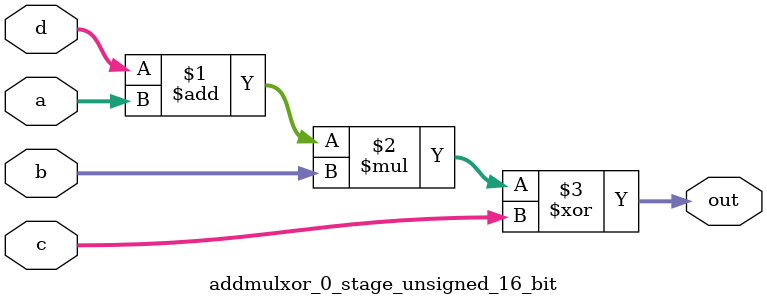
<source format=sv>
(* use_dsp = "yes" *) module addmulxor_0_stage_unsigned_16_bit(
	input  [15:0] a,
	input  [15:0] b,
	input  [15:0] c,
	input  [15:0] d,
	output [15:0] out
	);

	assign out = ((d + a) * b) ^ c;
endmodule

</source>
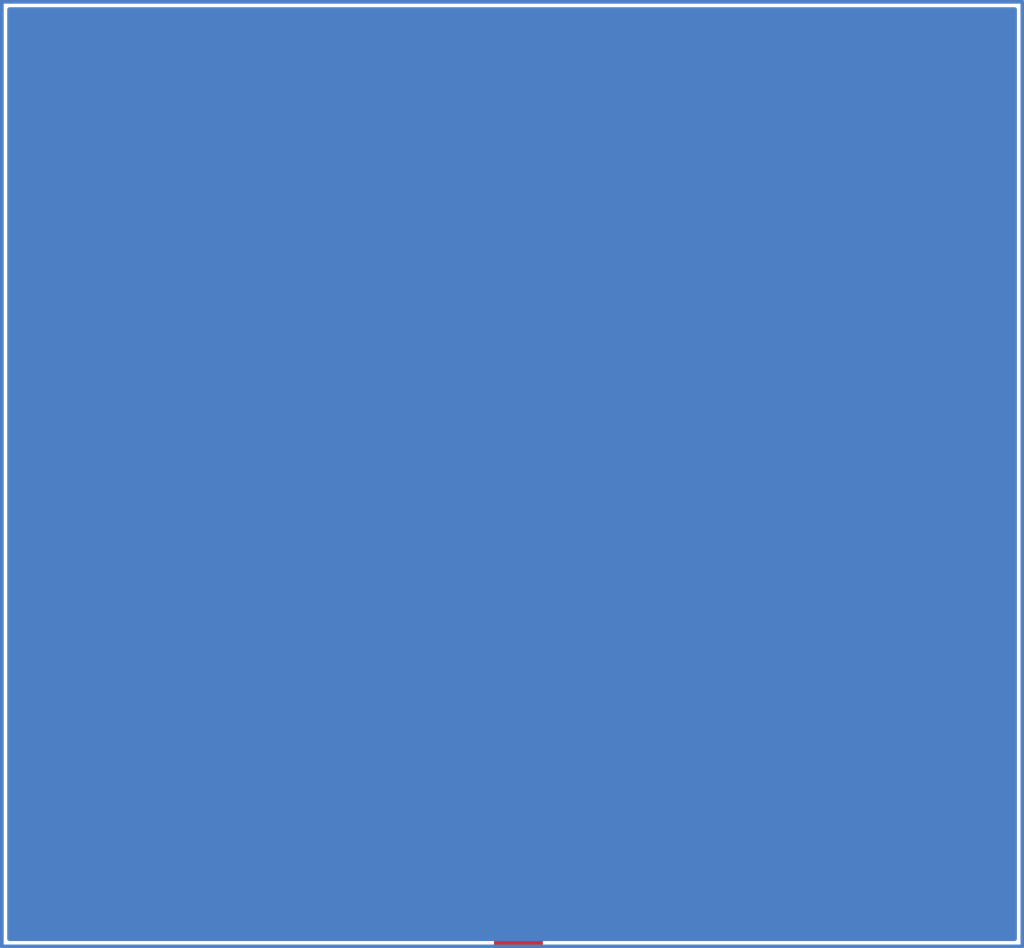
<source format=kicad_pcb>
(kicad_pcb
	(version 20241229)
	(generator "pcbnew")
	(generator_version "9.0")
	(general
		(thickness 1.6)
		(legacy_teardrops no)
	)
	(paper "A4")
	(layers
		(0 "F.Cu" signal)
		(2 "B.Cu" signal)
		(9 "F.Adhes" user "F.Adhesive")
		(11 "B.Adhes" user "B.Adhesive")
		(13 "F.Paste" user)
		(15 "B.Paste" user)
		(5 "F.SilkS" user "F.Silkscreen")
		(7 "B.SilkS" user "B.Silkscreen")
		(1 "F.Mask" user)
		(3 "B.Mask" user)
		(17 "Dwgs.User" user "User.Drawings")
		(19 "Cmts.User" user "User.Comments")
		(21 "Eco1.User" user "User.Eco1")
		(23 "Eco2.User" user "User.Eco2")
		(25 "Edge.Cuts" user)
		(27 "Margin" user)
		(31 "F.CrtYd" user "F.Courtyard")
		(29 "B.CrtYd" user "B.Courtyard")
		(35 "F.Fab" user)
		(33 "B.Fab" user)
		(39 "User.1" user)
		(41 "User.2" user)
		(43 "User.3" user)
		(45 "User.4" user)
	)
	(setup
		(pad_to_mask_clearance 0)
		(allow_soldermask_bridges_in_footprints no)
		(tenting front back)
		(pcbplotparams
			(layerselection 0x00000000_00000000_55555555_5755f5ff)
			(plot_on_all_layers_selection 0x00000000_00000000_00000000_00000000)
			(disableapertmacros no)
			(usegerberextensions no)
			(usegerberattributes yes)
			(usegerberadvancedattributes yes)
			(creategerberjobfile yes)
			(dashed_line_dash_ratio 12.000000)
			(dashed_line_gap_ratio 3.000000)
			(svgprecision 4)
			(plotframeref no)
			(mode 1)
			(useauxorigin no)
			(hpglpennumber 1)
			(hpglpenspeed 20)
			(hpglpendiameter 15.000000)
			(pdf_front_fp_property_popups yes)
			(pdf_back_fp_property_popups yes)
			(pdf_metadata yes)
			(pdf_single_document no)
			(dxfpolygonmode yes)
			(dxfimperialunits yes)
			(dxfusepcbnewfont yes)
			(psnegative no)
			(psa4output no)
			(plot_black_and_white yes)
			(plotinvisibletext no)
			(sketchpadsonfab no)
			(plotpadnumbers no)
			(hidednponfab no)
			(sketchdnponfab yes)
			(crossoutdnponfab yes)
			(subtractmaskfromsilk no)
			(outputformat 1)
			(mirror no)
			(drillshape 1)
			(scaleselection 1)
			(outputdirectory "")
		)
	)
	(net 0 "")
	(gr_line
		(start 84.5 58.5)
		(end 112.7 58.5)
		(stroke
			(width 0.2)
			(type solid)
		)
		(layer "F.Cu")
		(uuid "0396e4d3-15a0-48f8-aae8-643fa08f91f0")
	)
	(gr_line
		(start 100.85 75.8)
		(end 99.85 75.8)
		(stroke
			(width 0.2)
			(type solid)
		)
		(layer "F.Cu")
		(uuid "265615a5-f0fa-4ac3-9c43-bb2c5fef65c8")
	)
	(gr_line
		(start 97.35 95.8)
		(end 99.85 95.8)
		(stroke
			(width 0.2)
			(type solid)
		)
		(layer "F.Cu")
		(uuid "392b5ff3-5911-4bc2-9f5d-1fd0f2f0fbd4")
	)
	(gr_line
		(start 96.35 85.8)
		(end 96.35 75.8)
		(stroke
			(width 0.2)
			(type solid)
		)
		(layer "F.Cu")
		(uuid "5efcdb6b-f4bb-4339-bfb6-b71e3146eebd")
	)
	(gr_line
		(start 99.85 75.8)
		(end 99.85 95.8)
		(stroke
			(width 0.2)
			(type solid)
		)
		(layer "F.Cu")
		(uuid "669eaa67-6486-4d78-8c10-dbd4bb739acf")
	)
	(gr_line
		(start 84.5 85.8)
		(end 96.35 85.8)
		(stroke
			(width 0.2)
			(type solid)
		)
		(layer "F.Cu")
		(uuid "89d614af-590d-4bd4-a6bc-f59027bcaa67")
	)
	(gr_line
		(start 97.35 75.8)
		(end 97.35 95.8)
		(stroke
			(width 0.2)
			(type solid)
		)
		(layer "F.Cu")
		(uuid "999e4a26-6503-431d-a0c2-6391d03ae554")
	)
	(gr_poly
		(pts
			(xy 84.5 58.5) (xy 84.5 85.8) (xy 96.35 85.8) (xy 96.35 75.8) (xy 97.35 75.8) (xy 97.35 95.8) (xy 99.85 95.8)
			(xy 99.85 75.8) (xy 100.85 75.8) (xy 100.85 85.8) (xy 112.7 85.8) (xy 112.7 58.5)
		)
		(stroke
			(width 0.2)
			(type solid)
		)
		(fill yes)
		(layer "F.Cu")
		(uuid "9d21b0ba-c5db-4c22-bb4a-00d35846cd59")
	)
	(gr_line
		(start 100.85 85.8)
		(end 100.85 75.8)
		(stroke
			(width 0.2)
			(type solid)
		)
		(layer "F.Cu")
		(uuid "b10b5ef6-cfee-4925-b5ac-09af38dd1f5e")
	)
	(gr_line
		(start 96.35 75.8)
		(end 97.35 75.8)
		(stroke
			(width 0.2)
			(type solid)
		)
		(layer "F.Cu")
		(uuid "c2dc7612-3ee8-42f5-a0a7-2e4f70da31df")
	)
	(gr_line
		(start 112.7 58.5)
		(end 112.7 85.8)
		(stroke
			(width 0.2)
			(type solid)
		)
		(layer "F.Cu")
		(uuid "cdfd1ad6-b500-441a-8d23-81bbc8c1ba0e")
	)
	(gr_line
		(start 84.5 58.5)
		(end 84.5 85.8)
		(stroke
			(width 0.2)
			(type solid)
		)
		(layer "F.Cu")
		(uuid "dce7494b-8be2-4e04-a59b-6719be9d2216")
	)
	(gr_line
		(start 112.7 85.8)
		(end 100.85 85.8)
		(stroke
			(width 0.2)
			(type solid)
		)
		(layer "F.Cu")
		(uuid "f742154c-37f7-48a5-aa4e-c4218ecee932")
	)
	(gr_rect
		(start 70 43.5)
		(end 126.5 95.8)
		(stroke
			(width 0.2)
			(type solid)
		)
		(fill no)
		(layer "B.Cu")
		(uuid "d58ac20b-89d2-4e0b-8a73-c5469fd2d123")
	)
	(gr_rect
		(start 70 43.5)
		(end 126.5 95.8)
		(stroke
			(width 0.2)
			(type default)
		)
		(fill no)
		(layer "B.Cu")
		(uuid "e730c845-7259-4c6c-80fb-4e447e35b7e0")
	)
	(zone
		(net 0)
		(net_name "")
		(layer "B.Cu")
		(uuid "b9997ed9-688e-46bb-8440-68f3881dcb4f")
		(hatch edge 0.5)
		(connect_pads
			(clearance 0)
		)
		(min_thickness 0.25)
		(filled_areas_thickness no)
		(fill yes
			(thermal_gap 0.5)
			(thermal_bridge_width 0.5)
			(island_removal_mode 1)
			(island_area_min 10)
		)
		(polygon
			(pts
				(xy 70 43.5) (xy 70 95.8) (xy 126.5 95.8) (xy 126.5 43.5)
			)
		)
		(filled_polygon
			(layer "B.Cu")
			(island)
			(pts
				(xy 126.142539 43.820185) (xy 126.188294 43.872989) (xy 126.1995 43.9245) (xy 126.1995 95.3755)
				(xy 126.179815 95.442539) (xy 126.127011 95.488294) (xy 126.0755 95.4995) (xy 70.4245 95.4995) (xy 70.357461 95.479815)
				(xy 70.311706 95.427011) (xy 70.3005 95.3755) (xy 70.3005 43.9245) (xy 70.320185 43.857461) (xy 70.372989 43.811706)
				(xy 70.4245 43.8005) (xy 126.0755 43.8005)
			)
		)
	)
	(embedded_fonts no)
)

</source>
----------
- What is needed -
Only the lines from the one holding "(xy 126.142539 43.820185)" through the final line of the entries, both included, should be given again, word for word.

- Reply to the task -
				(xy 126.142539 43.820185) (xy 126.188294 43.872989) (xy 126.1995 43.9245) (xy 126.1995 95.3755)
				(xy 126.179815 95.442539) (xy 126.127011 95.488294) (xy 126.0755 95.4995) (xy 70.4245 95.4995) (xy 70.357461 95.479815)
				(xy 70.311706 95.427011) (xy 70.3005 95.3755) (xy 70.3005 43.9245) (xy 70.320185 43.857461) (xy 70.372989 43.811706)
				(xy 70.4245 43.8005) (xy 126.0755 43.8005)
			)
		)
	)
	(embedded_fonts no)
)

</source>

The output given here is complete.